=== Section Start ===

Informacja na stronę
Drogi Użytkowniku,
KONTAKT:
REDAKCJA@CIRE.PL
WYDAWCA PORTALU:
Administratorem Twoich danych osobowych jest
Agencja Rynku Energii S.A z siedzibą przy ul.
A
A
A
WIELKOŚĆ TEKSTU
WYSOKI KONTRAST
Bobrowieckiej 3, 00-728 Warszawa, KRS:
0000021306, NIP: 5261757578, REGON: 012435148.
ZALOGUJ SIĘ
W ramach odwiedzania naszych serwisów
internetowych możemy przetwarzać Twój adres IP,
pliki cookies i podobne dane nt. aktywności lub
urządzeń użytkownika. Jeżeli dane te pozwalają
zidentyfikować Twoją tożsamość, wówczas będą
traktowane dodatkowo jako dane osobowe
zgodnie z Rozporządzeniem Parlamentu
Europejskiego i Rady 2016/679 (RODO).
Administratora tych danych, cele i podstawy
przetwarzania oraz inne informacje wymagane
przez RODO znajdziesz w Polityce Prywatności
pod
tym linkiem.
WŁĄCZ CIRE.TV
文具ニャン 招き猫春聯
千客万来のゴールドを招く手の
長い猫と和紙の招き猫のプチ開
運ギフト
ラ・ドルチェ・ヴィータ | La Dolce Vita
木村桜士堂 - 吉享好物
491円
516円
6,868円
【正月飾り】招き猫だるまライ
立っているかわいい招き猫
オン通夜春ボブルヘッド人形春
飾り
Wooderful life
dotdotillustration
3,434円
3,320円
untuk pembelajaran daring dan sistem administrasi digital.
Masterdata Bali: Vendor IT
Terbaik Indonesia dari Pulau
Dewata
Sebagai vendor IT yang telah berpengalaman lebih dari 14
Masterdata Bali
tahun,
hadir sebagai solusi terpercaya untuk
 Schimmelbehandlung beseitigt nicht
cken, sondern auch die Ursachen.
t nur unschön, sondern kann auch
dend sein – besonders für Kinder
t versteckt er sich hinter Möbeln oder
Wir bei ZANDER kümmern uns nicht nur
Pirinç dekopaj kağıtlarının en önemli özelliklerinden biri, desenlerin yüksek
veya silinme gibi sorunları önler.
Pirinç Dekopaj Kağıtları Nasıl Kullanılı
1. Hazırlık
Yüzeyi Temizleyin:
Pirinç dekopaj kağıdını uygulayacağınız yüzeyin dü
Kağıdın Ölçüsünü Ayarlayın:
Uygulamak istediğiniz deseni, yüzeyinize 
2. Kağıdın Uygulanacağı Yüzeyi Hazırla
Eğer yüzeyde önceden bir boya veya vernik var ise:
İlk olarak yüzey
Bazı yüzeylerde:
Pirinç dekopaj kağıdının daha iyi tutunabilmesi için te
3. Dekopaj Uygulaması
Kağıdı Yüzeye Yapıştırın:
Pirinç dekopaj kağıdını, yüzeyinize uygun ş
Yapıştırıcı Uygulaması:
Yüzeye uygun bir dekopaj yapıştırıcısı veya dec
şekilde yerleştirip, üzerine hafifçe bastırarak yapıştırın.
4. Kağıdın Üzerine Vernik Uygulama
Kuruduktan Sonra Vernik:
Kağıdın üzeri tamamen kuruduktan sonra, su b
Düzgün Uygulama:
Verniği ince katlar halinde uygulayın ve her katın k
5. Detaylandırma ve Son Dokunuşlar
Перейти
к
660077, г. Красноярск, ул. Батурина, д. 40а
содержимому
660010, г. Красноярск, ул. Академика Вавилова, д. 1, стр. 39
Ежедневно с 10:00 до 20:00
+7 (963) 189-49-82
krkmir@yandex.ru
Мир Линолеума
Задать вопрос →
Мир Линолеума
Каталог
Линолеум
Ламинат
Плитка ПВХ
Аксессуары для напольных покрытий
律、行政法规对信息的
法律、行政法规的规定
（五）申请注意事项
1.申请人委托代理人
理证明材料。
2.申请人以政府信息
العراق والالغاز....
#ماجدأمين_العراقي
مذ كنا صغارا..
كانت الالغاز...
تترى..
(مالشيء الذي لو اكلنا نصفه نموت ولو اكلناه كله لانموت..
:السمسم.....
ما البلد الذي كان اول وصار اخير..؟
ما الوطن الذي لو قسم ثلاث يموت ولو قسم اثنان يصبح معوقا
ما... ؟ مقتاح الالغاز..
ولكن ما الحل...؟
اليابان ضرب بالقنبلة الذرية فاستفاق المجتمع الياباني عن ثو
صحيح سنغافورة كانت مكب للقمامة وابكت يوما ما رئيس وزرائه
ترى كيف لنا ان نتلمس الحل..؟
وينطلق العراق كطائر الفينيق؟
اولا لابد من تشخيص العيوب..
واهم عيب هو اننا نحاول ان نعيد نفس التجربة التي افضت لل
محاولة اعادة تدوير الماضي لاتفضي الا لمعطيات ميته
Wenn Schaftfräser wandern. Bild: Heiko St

=== Section End ===

INSTRUCTIONS FOR THE TASK —
Your reply is one number: how many lines of the records above contain the word "danych".

SOLUTION TO THIS TASK —
2